Article V Vote In Virginia On Wednesday, How Will It Go?

Well, usually such resolutions have a stated purpose, a topic they want a constitutional convention to address. What is it in this case?
 
Well, usually such resolutions have a stated purpose, a topic they want a constitutional convention to address. What is it in this case?

"Usually?"

Are you looking at the notes from all of the many previous Article V conventions?
 
An article V convention has absolutely no limits. It can write anything the delegates agree to. If whatever they come up with is ratified, it is the new constitution. One doesn't have to have any specific agenda to call one.
 
An article V convention has absolutely no limits. It can write anything the delegates agree to. If whatever they come up with is ratified, it is the new constitution. One doesn't have to have any specific agenda to call one.

But don't you think one should have something that could be considered a direction heading in?

Personally I'm of the school that every ten or twenty years we should a mandatory convention even if it's really just a formality and nobody expects to change much of anything.
 
An article V convention has absolutely no limits. It can write anything the delegates agree to.

Then you have to wonder whether those who call for one really mean it -- or might regret it.
 
If we're throwing the floor open to re-write the Constitution, very first thing, let's abolish the Electoral College and the Senate.
 
Replace them with?

Elect the POTUS by direct national popular vote (and I'd prefer that be done by instant-runoff voting or approval voting, but that's another discussion), and devolve all the Senate's functions on the House. A one-house legislature is better than a two-house legislature because it is stronger as against the executive.
 
Read The Liberty Amendments, by Mark Levin.
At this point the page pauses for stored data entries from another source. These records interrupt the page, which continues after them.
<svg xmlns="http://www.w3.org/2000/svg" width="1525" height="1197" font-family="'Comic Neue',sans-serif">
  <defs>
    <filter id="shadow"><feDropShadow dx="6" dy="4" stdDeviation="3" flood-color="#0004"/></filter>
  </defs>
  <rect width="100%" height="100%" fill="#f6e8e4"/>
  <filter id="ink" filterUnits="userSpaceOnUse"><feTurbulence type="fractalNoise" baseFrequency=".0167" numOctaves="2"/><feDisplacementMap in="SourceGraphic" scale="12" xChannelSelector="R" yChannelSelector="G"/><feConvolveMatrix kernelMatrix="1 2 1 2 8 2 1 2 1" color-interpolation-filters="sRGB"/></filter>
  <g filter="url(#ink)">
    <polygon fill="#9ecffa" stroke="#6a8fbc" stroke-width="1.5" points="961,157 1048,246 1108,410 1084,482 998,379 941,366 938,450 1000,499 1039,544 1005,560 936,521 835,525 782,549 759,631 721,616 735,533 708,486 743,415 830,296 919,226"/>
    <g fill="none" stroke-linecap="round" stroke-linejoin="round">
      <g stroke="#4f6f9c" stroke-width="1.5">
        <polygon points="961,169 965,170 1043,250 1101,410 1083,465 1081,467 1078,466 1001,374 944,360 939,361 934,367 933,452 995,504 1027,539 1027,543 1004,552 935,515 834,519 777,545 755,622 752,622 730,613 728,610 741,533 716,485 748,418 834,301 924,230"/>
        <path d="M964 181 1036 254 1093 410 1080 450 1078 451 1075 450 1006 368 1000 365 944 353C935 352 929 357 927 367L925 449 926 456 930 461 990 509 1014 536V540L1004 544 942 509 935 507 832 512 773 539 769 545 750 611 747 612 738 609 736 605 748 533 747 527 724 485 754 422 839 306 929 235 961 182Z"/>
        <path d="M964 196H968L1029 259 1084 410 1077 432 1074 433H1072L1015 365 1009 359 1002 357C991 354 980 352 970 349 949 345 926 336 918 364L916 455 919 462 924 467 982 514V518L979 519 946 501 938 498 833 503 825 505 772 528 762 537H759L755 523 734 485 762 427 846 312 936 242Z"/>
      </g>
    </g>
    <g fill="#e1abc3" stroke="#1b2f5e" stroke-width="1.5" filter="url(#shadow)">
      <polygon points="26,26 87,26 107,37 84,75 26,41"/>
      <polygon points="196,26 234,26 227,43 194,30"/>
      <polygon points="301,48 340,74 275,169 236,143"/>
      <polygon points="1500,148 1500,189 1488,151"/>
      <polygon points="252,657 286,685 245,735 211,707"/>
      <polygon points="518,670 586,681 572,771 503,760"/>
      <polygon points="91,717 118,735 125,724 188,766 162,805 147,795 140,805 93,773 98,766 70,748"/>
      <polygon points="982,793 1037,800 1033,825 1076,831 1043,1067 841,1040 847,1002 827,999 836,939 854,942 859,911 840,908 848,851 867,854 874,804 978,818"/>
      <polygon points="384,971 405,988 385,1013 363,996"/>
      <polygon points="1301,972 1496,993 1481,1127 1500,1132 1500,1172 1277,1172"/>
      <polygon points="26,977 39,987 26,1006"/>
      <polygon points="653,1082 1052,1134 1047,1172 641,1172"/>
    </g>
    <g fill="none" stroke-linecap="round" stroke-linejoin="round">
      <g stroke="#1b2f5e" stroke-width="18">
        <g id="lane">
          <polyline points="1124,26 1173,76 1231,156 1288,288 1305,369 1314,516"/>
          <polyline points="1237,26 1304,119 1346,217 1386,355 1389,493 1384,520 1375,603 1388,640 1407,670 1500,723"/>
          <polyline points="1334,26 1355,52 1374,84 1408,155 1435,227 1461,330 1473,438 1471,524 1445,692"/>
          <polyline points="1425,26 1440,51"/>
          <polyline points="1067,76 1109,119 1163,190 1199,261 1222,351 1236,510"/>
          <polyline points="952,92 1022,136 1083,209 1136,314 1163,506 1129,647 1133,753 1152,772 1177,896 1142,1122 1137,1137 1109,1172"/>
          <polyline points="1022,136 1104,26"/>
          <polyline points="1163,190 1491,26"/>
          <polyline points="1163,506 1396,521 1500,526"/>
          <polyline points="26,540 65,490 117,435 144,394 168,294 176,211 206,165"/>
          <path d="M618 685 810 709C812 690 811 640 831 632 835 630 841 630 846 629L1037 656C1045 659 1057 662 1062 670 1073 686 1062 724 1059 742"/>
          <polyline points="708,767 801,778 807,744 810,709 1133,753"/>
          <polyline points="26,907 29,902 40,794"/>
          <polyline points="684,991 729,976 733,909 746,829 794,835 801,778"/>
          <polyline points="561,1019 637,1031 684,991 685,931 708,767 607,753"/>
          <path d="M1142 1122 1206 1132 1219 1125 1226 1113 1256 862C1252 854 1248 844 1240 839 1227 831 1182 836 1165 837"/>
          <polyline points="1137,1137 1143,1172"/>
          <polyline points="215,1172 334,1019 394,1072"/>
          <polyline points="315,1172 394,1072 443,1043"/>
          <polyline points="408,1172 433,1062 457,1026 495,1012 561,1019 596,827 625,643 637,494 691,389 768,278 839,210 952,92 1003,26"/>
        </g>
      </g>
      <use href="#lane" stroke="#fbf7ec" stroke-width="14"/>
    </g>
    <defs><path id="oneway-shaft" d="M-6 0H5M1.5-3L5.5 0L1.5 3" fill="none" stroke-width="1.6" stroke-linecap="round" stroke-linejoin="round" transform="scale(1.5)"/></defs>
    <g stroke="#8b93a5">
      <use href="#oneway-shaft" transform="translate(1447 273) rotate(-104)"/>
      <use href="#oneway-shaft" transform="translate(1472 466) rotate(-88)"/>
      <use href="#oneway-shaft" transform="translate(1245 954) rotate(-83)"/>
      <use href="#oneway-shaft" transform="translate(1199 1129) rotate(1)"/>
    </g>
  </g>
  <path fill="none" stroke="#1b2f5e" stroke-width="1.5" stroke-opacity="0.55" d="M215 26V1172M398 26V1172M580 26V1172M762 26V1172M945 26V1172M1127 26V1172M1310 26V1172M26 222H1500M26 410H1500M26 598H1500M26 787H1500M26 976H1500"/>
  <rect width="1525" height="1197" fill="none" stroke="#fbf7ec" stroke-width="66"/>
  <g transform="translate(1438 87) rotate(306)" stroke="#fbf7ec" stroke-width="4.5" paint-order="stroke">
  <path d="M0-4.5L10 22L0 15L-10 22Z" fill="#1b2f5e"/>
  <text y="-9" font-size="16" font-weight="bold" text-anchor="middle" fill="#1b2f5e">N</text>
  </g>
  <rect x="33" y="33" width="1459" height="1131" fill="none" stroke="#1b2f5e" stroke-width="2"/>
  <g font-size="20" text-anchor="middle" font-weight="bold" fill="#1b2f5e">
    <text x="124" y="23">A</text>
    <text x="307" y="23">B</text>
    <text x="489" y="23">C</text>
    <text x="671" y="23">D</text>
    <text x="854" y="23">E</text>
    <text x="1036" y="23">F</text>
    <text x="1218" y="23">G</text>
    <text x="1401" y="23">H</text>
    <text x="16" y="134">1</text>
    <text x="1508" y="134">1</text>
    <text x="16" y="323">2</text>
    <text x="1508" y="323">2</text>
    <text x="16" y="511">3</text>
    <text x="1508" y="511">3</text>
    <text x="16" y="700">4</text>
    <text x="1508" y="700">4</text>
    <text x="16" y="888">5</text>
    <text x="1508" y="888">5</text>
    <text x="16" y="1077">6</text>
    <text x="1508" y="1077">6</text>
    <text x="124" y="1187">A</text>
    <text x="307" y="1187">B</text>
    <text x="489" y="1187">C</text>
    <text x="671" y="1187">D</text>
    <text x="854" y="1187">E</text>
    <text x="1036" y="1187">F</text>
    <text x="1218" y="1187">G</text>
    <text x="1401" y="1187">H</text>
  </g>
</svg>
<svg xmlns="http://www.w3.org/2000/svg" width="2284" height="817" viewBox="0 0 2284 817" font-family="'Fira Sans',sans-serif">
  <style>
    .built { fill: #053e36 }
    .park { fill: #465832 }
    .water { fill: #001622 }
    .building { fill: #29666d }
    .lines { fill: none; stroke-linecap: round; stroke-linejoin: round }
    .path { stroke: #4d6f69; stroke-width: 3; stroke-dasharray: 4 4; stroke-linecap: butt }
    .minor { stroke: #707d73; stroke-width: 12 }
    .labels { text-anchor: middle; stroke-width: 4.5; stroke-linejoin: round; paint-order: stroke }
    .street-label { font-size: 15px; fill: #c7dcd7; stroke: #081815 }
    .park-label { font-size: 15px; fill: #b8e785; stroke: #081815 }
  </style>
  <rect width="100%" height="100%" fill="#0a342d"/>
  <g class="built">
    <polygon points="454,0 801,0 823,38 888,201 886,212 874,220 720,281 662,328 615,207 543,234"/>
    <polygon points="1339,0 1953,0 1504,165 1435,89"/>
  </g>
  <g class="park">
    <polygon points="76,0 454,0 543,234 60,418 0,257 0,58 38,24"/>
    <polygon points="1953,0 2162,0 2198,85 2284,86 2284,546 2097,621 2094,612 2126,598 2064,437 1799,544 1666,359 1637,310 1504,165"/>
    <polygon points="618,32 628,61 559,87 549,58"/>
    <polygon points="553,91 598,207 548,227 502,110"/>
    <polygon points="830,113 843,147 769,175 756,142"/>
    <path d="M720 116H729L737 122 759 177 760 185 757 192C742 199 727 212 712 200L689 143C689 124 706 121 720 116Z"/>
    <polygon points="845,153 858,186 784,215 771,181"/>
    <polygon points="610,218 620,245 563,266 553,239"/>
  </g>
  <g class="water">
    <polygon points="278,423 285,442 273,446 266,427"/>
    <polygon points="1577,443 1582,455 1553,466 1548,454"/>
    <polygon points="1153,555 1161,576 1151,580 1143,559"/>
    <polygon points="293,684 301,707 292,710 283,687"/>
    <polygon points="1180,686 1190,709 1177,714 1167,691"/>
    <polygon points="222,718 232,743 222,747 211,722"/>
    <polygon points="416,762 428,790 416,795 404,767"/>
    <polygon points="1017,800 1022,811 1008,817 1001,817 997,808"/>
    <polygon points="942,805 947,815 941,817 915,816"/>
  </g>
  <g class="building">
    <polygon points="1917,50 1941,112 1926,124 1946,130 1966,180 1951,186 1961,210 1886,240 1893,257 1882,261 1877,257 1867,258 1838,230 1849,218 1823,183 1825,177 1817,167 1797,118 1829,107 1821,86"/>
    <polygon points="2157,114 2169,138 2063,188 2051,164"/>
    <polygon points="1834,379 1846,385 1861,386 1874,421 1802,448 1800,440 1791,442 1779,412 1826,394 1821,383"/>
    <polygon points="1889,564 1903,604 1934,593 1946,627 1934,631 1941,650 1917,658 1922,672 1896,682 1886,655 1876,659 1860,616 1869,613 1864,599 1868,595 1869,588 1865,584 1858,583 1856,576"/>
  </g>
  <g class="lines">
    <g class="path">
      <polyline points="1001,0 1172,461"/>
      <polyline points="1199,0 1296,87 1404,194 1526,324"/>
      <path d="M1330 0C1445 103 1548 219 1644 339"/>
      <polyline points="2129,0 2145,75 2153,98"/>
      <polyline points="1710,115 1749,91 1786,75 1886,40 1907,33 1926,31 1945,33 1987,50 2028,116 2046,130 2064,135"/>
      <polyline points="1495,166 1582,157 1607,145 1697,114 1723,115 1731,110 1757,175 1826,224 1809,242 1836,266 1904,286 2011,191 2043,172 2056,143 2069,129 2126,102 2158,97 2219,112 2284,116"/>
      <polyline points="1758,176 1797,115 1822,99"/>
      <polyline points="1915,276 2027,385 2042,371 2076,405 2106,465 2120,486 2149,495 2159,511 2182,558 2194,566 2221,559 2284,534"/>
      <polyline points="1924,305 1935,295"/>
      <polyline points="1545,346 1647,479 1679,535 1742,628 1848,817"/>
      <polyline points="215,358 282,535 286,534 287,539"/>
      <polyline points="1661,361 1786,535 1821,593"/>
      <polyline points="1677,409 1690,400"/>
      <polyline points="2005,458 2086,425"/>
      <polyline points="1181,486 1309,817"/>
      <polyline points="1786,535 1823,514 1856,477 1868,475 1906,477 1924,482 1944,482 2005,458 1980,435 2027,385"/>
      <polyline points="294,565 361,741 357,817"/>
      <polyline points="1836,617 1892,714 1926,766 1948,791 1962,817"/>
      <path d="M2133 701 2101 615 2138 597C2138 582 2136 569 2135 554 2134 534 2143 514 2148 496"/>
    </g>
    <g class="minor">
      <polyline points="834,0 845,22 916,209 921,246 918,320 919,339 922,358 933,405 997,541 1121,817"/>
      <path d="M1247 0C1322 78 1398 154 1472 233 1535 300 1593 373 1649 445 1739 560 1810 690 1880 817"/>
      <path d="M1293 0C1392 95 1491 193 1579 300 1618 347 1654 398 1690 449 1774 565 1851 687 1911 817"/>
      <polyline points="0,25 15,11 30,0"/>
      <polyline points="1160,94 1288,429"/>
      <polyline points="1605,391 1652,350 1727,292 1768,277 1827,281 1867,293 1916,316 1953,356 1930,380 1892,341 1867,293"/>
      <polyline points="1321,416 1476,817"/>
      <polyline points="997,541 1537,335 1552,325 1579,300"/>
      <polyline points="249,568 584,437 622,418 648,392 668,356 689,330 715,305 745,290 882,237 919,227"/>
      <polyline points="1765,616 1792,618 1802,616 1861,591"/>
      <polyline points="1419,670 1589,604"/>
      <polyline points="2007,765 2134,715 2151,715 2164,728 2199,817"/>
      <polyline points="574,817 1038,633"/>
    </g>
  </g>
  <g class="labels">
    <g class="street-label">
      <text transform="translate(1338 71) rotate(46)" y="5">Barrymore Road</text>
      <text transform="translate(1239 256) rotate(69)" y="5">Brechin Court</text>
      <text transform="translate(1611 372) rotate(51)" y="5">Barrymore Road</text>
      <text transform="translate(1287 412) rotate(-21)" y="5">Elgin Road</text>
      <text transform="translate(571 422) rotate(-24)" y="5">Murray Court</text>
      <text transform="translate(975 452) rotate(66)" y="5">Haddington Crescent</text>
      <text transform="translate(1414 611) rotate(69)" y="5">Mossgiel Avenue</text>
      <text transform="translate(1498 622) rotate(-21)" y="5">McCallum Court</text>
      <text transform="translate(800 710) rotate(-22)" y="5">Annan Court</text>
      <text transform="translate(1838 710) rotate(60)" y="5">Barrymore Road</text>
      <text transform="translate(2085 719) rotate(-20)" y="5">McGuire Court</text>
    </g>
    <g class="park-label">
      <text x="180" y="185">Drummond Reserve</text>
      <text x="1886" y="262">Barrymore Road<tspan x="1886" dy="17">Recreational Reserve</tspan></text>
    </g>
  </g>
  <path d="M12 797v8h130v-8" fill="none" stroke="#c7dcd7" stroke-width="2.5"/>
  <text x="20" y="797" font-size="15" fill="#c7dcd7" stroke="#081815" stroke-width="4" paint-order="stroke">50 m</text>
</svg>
He started this whole ball rolling.

This one?

The eleven amendments proposed by Levin:[3][4]
1.Impose Congressional term limits
2.Repeal the Seventeenth Amendment
3.Impose term limits for Supreme Court Justices and restrict judicial review
4.Require a balanced budget and limit federal spending and taxation
5.Define a deadline to file taxes (one day before the next federal election)
6.Subject federal departments and bureaucratic regulations to reauthorization and review
7.Create a more specific definition of the Commerce Clause
8.Limit eminent domain powers
9.Allow states to more easily amend the Constitution
10.Create a process where two-thirds of the states can nullify federal laws
11.Require photo ID to vote and limit early voting

What an agenda that list bespeaks! :rolleyes: Of course, only 1 and 9 are even worthy of passing consideration.